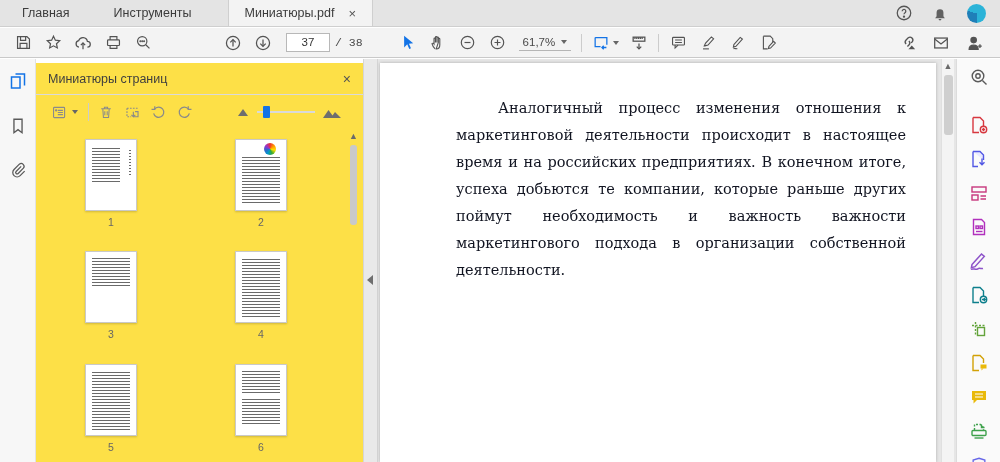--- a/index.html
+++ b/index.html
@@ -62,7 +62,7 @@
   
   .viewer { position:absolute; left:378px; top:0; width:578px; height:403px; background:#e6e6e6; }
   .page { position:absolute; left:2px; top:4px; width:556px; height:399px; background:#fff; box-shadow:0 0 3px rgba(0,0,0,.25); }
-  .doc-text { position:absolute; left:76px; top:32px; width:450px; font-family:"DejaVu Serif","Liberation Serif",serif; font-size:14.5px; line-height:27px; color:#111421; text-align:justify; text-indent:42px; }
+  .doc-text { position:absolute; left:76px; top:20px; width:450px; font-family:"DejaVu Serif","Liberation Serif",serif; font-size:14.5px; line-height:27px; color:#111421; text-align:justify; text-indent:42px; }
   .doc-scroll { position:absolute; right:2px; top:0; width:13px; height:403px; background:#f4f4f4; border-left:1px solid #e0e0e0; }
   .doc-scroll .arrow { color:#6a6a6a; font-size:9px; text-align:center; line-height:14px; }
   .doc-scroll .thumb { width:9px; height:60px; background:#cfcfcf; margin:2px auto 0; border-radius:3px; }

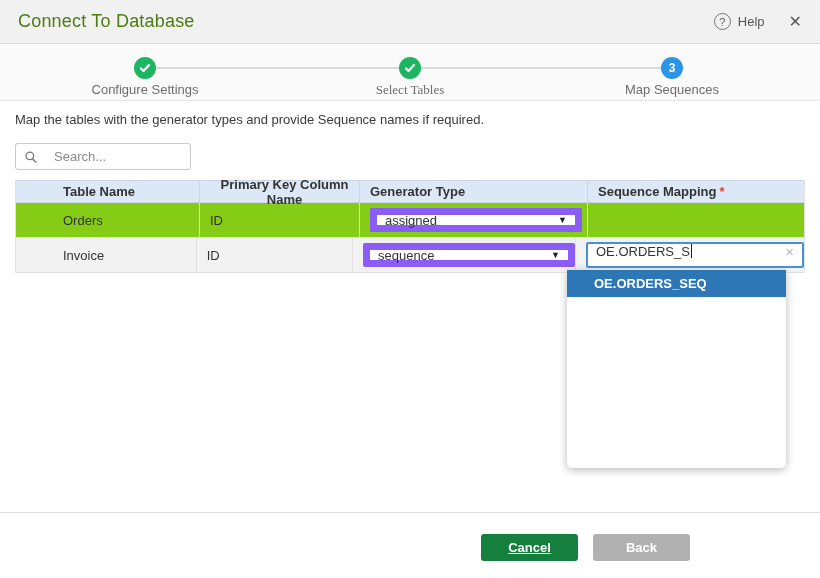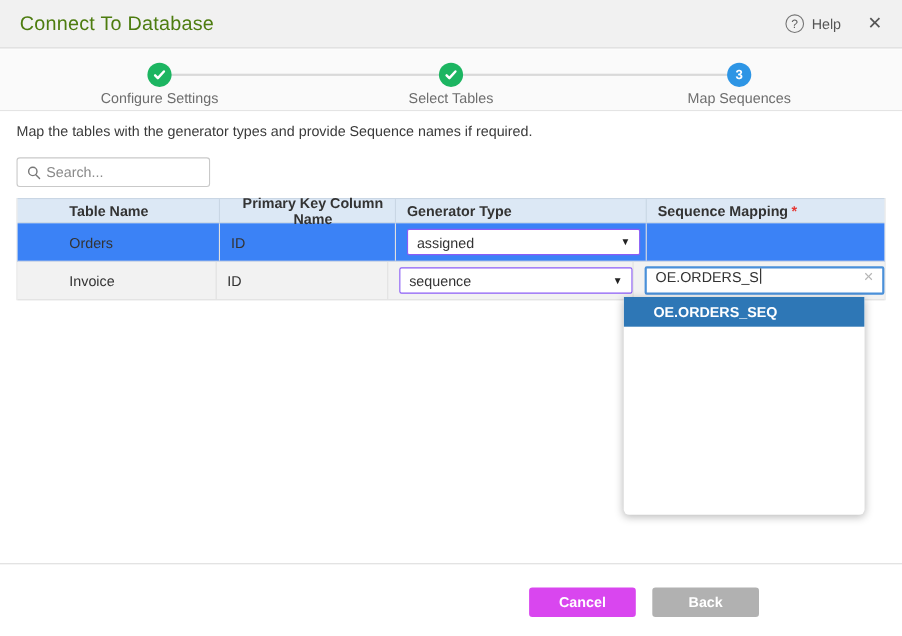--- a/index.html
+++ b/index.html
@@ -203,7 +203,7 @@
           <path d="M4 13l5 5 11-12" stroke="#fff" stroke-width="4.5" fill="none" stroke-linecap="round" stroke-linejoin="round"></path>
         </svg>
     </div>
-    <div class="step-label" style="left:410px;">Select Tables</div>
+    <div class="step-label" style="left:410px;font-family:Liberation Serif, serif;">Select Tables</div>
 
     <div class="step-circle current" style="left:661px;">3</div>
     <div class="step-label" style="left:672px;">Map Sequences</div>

##########

#### THE TASK:
Give the records again exactly, minus the pictures.

#### WORKED SOLUTION:
--- a/index.html
+++ b/index.html
@@ -62,7 +62,7 @@
   
   .viewer { position:absolute; left:378px; top:0; width:578px; height:403px; background:#e6e6e6; }
   .page { position:absolute; left:2px; top:4px; width:556px; height:399px; background:#fff; box-shadow:0 0 3px rgba(0,0,0,.25); }
-  .doc-text { position:absolute; left:76px; top:32px; width:450px; font-family:"DejaVu Serif","Liberation Serif",serif; font-size:14.5px; line-height:27px; color:#111421; text-align:justify; text-indent:42px; }
+  .doc-text { position:absolute; left:76px; top:20px; width:450px; font-family:"DejaVu Serif","Liberation Serif",serif; font-size:14.5px; line-height:27px; color:#111421; text-align:justify; text-indent:42px; }
   .doc-scroll { position:absolute; right:2px; top:0; width:13px; height:403px; background:#f4f4f4; border-left:1px solid #e0e0e0; }
   .doc-scroll .arrow { color:#6a6a6a; font-size:9px; text-align:center; line-height:14px; }
   .doc-scroll .thumb { width:9px; height:60px; background:#cfcfcf; margin:2px auto 0; border-radius:3px; }

--- a/index.html
+++ b/index.html
@@ -203,7 +203,7 @@
           <path d="M4 13l5 5 11-12" stroke="#fff" stroke-width="4.5" fill="none" stroke-linecap="round" stroke-linejoin="round"></path>
         </svg>
     </div>
-    <div class="step-label" style="left:410px;">Select Tables</div>
+    <div class="step-label" style="left:410px;font-family:Liberation Serif, serif;">Select Tables</div>
 
     <div class="step-circle current" style="left:661px;">3</div>
     <div class="step-label" style="left:672px;">Map Sequences</div>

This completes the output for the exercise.